The squabble over 5th & Main isn't the only local issue Wachovia’s lenders are having to handle. Developer Tony Giarratana recently reached a deal with Wachovia to extend the land loan for his proposed Signature Tower downtown. But there's no telling what he had to pledge to make that happen.

And while the proposed West End Summit is heavier on office space and hotel rooms than condos, Wachovia at some point will be standing at developer Alex Palmer's door — if it isn’t already. Talk is that Palmer — who has been sued by a subcontractor accusing nonpayment and is believed to owe his general contractor money — has been trying to find investors to bail him out of the hole in the ground on West End.

The deed of trust on the property shows Palmer owes Wachovia $21.5 million. He may have more than that invested in the site but the property's value is less than that. Someone coming in and repositioning the property would have to spend a hefty sum to fill in the hole to make banking the land an option.

The plight of 5th & Main is emblematic of the troubles Wachovia is having across the country. In Virginia Beach, Va., the bank last month sued a developer to recover $5 million for a 20-unit condo development. Of the planned units, 15 were built and 10 sold, according to The Virginian-Pilot. Wachovia put the project in default in August.

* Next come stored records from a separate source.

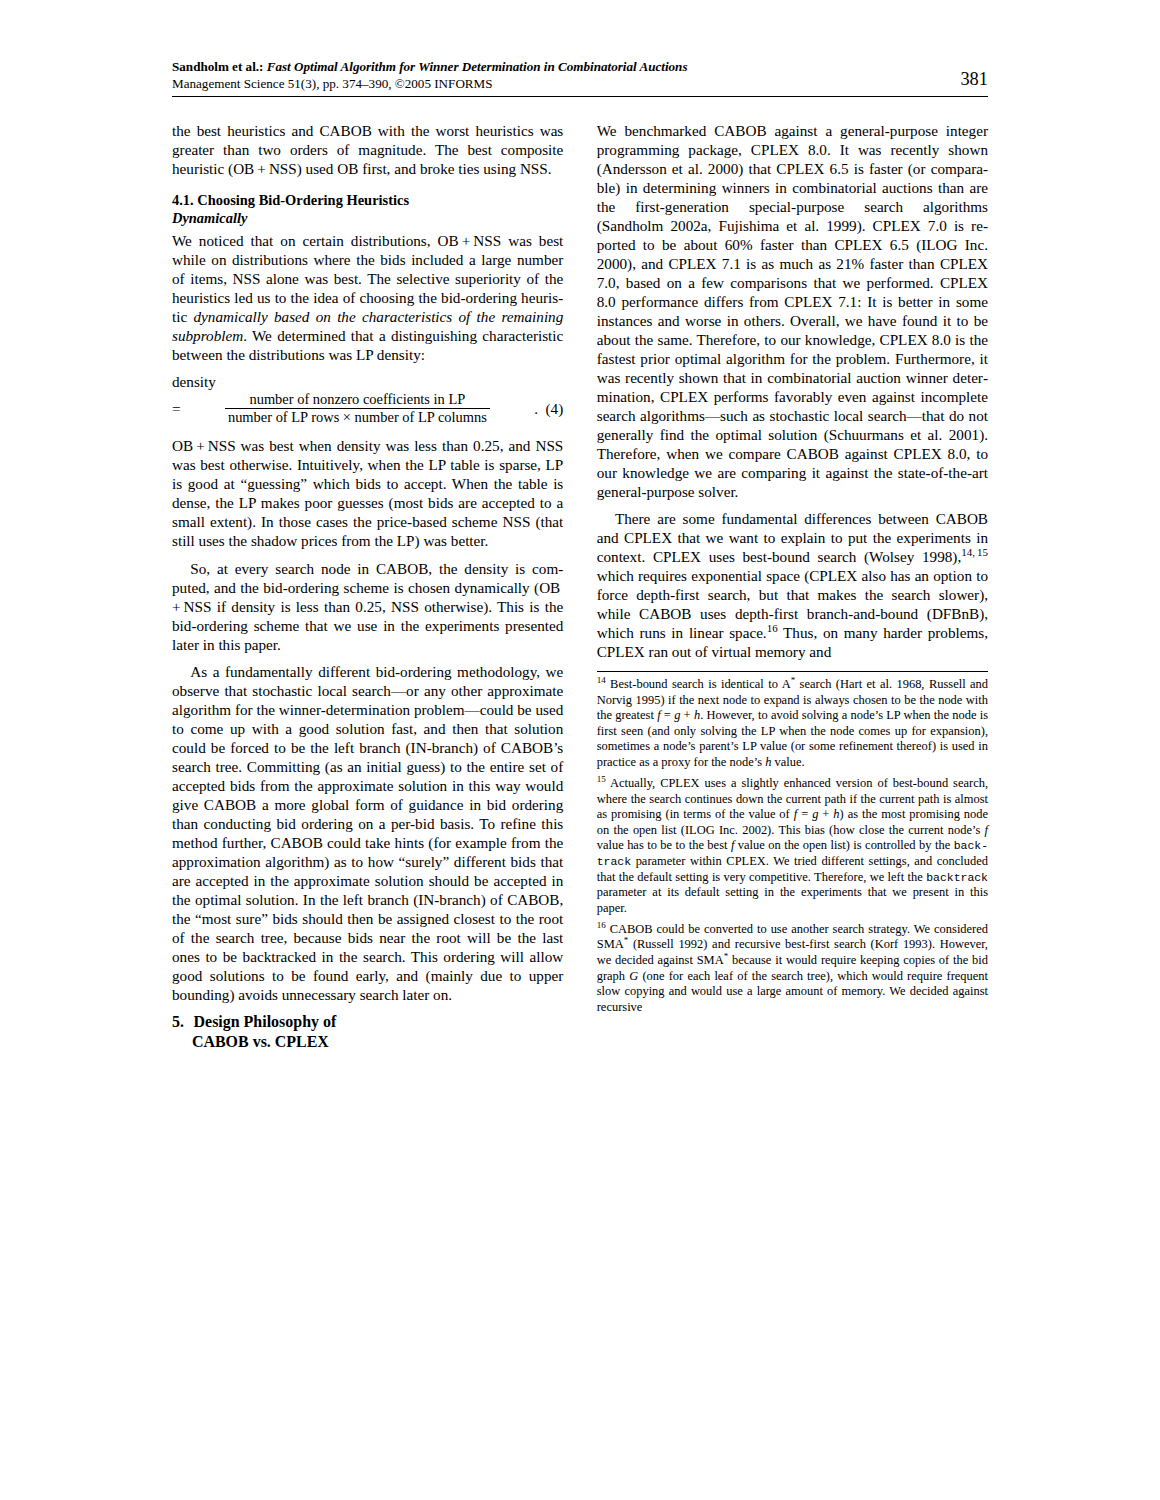Sandholm et al.: Fast Optimal Algorithm for Winner Determination in Combinatorial Auctions
Management Science 51(3), pp. 374–390, ©2005 INFORMS
381
the best heuristics and CABOB with the worst heuristics was greater than two orders of magnitude. The best composite heuristic (OB + NSS) used OB first, and broke ties using NSS.
4.1. Choosing Bid-Ordering Heuristics
Dynamically
We noticed that on certain distributions, OB + NSS was best while on distributions where the bids included a large number of items, NSS alone was best. The selective superiority of the heuristics led us to the idea of choosing the bid-ordering heuristic dynamically based on the characteristics of the remaining subproblem. We determined that a distinguishing characteristic between the distributions was LP density:
density
= number of nonzero coefficients in LP number of LP rows × number of LP columns . (4)
OB + NSS was best when density was less than 0.25, and NSS was best otherwise. Intuitively, when the LP table is sparse, LP is good at “guessing” which bids to accept. When the table is dense, the LP makes poor guesses (most bids are accepted to a small extent). In those cases the price-based scheme NSS (that still uses the shadow prices from the LP) was better.
So, at every search node in CABOB, the density is computed, and the bid-ordering scheme is chosen dynamically (OB + NSS if density is less than 0.25, NSS otherwise). This is the bid-ordering scheme that we use in the experiments presented later in this paper.
As a fundamentally different bid-ordering methodology, we observe that stochastic local search—or any other approximate algorithm for the winner-determination problem—could be used to come up with a good solution fast, and then that solution could be forced to be the left branch (IN-branch) of CABOB’s search tree. Committing (as an initial guess) to the entire set of accepted bids from the approximate solution in this way would give CABOB a more global form of guidance in bid ordering than conducting bid ordering on a per-bid basis. To refine this method further, CABOB could take hints (for example from the approximation algorithm) as to how “surely” different bids that are accepted in the approximate solution should be accepted in the optimal solution. In the left branch (IN-branch) of CABOB, the “most sure” bids should then be assigned closest to the root of the search tree, because bids near the root will be the last ones to be backtracked in the search. This ordering will allow good solutions to be found early, and (mainly due to upper bounding) avoids unnecessary search later on.
5. Design Philosophy of
CABOB vs. CPLEX
We benchmarked CABOB against a general-purpose integer programming package, CPLEX 8.0. It was recently shown (Andersson et al. 2000) that CPLEX 6.5 is faster (or comparable) in determining winners in combinatorial auctions than are the first-generation special-purpose search algorithms (Sandholm 2002a, Fujishima et al. 1999). CPLEX 7.0 is reported to be about 60% faster than CPLEX 6.5 (ILOG Inc. 2000), and CPLEX 7.1 is as much as 21% faster than CPLEX 7.0, based on a few comparisons that we performed. CPLEX 8.0 performance differs from CPLEX 7.1: It is better in some instances and worse in others. Overall, we have found it to be about the same. Therefore, to our knowledge, CPLEX 8.0 is the fastest prior optimal algorithm for the problem. Furthermore, it was recently shown that in combinatorial auction winner determination, CPLEX performs favorably even against incomplete search algorithms—such as stochastic local search—that do not generally find the optimal solution (Schuurmans et al. 2001). Therefore, when we compare CABOB against CPLEX 8.0, to our knowledge we are comparing it against the state-of-the-art general-purpose solver.
There are some fundamental differences between CABOB and CPLEX that we want to explain to put the experiments in context. CPLEX uses best-bound search (Wolsey 1998),14, 15 which requires exponential space (CPLEX also has an option to force depth-first search, but that makes the search slower), while CABOB uses depth-first branch-and-bound (DFBnB), which runs in linear space.16 Thus, on many harder problems, CPLEX ran out of virtual memory and
14 Best-bound search is identical to A* search (Hart et al. 1968, Russell and Norvig 1995) if the next node to expand is always chosen to be the node with the greatest f = g + h. However, to avoid solving a node’s LP when the node is first seen (and only solving the LP when the node comes up for expansion), sometimes a node’s parent’s LP value (or some refinement thereof) is used in practice as a proxy for the node’s h value.
15 Actually, CPLEX uses a slightly enhanced version of best-bound search, where the search continues down the current path if the current path is almost as promising (in terms of the value of f = g + h) as the most promising node on the open list (ILOG Inc. 2002). This bias (how close the current node’s f value has to be to the best f value on the open list) is controlled by the backtrack parameter within CPLEX. We tried different settings, and concluded that the default setting is very competitive. Therefore, we left the backtrack parameter at its default setting in the experiments that we present in this paper.
16 CABOB could be converted to use another search strategy. We considered SMA* (Russell 1992) and recursive best-first search (Korf 1993). However, we decided against SMA* because it would require keeping copies of the bid graph G (one for each leaf of the search tree), which would require frequent slow copying and would use a large amount of memory. We decided against recursive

The bank got into a legal battle with a Tampa developer in March over a $52.4 million construction loan. The developer countersued in July with a lender-liability lawsuit to stave off foreclosure. The developer claims the bank acted in bad faith by cutting off loan draws, effectively preventing the project from being completed. Industry experts expect these types of lawsuits to increase.

A legal battle hasn't erupted with 5th & Main. Wachovia initially wanted Affordable Housing Resources to lease its units, seeing that as a better way to get paid. The bank has been doing this in other states, primarily Florida. But AHR pushed for selling them because leasing would be difficult given the custom features of many of the units.

Wachovia representatives, who are based in Jacksonville, Fla., had never come to Nashville to see the project. Apparently, it was a challenge to get them here — or to even get their attention — since the bank is dealing with billions in loans across the country. Once they did get here and saw the project, the Wachovians agreed leasing wasn't the best option.

In a certain respect, this situation and others are reminding some of the Resolution Trust Corp. and the late 1980s, when properties sold for pennies on the dollar. Some developers don't think the local condo market is near collapse as it was then or as it is in Florida or Las Vegas. The market has pulled back for sure, but developers say units can still sell. Other market players say Nashville's urban market is overblown and see serious trouble on the horizon.

Next year, we all should know who is right and who is wrong — and just how many people will be living in 5th & Main.